I am a big time Backgammon fan. Play about 10 games a day on average.

But my favorite relaxing activity is to sit outside on the patio very early in the morning when it is quiet and read my bible and have a cup of coffee.

I also love a good round of paint ball with my friends.


----------



## pastachef (Nov 19, 1999)

My mom had a real green thumb, but gardening has never been my thing. I've spent so much money trying to grow things in my front and back yard. I finally got so furious that I went out and bought a whole load of artificial flowers and stuck them in the ground. No kidding, it took us three years to grow grass. The only thing I can successfully grow is mold


----------



## momoreg (Mar 4, 2000)

Monpetitchoux, I am growing carrots, red and yellow bell peppers, string beans, shallots, tomatoes, celery, parsley, basil, cilantro, thyme, rosemary, and habaneros.

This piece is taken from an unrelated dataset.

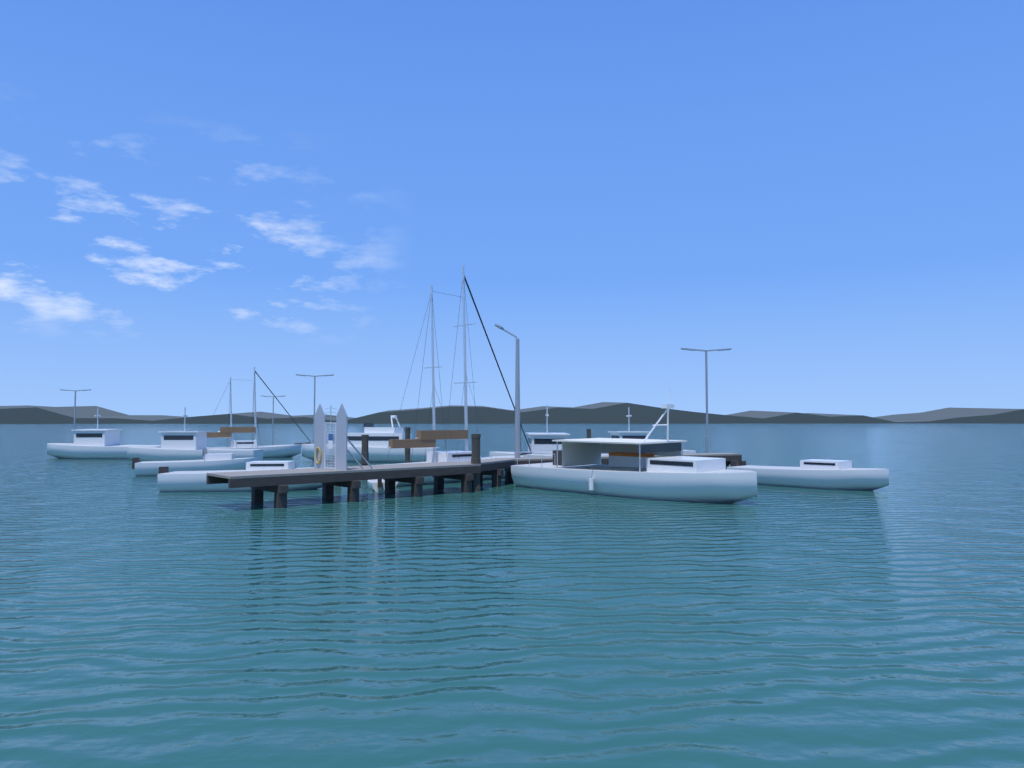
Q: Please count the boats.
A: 12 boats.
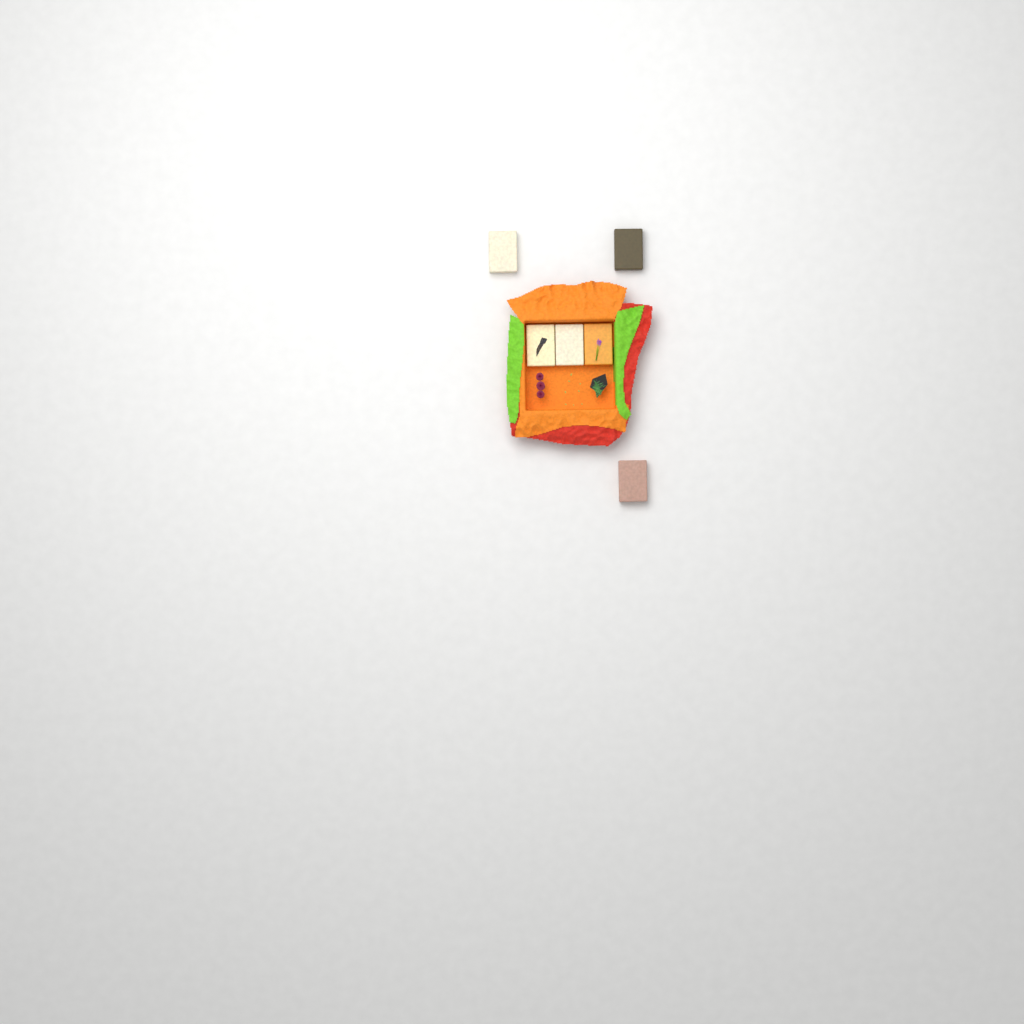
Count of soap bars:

So far so good, except the celery. I can't figure out what it needs.


----------



## kimmie (Mar 13, 2001)

Jeni and Pooh:

LOL, this is hilarious!


----------



## svadhisthana (May 6, 2001)

Yoga, long drives, photography, reading, painting, sculpting, running, and shopping for kitchen "toys"


Svadhisthana


----------



## shimmer (Jan 26, 2001)

I like to give in to moods, I feel refreshed afterward. 

Sitting outside watching thunderstorms.

Making my own versions of Frappucino.

Writing new (and cheesy) lyrics to well-known songs.

Listening to music from parts of the world I have never been. Especially Pakistan, Algeria, Zimbabwe, Finland, etc. 

Wandering around art museums (if I can drag my husband in!)

Playing games, but only if I win.

Coming up with ideas for paintings that will never be painted because I am not an artist, but it lives in my head.

Writing letters, instead of e-mails, to friends.

Playing with my puppies with no other plan in mind.

Trying to learn Gaelic.

Reading old classics and finding quotes that have deeper meaning.

Finding a place that is silent and seeking.

(I wish I had time for this kind of thing... right now life seems too crazy....)

~~Shimmer~~


----------



## pastachef (Nov 19, 1999)

Nancya, I love your line about watching your kite chase the sky. You could do a really nice poem around that line.


----------



## pastachef (Nov 19, 1999)

Gliding on the ice..., What a wonderful feeling of freedom. Flying must feel the same to birds. Kittens??? Oh, how adorable  And a baby? You have a handful of heaven in your household, Hockeypuck.


----------



## pastachef (Nov 19, 1999)

Love your post, Shimmer. You sound like a free spirit.


----------



## pastachef (Nov 19, 1999)

LOL! It doesn't matter. When you are with the person you love, you really do have a little patch of heaven.


----------